Invisible car réalisée à l’échelle nanoscopique, la sculpture est reliée à une interface de force magnétique sans fils permettant aux visiteurs de toucher les nanoparticules et d’en modifier la structure au fur et à mesure des différentes interactions.
Ainsi, on peut expliquer l’engouement croissant des artistes pour les technologies numériques dans la mesure où celles-ci offrent des possibilités de créations et d’interprétations sans limites.

Toutefois, si les nouvelles technologies influencent clairement l’art contemporain, on constate une évolution ambiguë du statut de l’artisteFace à la complexité des programmes qu’il doit désormais créer, l’artiste acquiert une démarche proche de celle des scientifiques ou des développeurs informatiques.

**DONNÉES BRUTES**
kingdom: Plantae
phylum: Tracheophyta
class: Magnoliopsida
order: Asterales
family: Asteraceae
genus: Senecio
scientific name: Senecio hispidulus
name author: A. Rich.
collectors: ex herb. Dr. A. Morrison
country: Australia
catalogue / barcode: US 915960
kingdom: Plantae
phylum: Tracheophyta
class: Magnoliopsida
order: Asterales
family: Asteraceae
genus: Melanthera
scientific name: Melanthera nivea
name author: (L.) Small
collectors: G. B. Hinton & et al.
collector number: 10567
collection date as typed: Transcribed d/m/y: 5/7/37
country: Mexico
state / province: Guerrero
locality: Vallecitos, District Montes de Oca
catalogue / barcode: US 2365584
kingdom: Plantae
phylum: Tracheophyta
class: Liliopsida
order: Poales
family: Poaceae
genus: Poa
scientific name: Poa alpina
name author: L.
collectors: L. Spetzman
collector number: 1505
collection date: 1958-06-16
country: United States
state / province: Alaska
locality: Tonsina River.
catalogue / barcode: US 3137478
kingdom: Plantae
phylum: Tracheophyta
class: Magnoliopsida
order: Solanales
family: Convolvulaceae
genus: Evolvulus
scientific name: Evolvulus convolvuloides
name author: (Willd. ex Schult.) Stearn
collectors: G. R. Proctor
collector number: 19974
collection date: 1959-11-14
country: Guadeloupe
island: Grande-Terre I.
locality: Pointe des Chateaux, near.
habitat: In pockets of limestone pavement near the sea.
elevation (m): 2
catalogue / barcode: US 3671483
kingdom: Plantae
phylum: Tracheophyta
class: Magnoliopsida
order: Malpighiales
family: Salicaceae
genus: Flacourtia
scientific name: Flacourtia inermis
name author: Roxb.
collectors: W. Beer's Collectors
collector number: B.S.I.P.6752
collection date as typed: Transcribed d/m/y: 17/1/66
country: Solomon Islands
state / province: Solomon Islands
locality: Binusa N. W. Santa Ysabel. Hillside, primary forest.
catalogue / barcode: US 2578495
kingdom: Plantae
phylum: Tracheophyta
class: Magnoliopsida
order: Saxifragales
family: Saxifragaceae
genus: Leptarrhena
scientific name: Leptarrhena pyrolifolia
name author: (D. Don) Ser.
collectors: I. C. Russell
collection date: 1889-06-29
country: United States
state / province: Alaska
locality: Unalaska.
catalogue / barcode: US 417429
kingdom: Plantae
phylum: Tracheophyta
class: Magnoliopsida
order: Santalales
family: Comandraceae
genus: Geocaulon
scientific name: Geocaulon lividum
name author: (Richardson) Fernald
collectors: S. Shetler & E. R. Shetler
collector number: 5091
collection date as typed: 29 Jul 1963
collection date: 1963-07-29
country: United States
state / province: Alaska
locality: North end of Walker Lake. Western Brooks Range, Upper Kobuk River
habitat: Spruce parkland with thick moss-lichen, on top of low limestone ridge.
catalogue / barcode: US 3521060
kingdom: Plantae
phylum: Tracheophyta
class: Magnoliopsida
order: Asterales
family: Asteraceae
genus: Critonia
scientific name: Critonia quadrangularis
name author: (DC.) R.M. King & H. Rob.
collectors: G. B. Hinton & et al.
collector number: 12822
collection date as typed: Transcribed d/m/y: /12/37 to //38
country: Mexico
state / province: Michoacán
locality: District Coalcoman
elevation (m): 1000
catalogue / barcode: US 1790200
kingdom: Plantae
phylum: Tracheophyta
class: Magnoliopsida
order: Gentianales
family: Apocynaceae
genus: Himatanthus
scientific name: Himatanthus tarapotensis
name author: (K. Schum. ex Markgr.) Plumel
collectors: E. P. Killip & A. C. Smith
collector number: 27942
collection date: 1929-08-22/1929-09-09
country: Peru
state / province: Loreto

**CONSIGNES**
- a) Répondez, s’il vous plaît, à ces questions sur le texte sur l’art numérique :
(i) Pourquoi la sculpture est-elle invisible ?
(ii) À quoi la sculpture est-elle reliée ?
(iii) De quelle démarche celle de l’artiste se rapproche-t-elle ?
- b) Rédigez la suite du texte sur l’art numérique, après sa dernière phrase.

**CORRIGÉ PAR TÂCHE**
- a)
(i) Elle est réalisée à l’échelle nanoscopique.
(ii) Elle est reliée à une interface de force magnétique sans fils.
(iii) Elle se rapproche de celle des scientifiques ou des développeurs informatiques.

- b)
L’essor de la robotique permet maintenant de concevoir des automates et des logiciels autonomes, pourvus d’une certaine intelligence artificielle et capable d’entreprendre un processus créateur défini. A ce titre, on peut se demander quel rôle tient encore l’artiste dans l’élaboration d’une œuvre voire même, se poser la question : qui est le véritable artiste ?

Néanmoins, si le statut de l’artiste 2.0 reste controversé, les multiples évolutions du numérique tentent à valider l’hypothèse selon laquelle tout progrès scientifique peut devenir une œuvre si l’on associe l’art à la science et aux nouvelles technologies.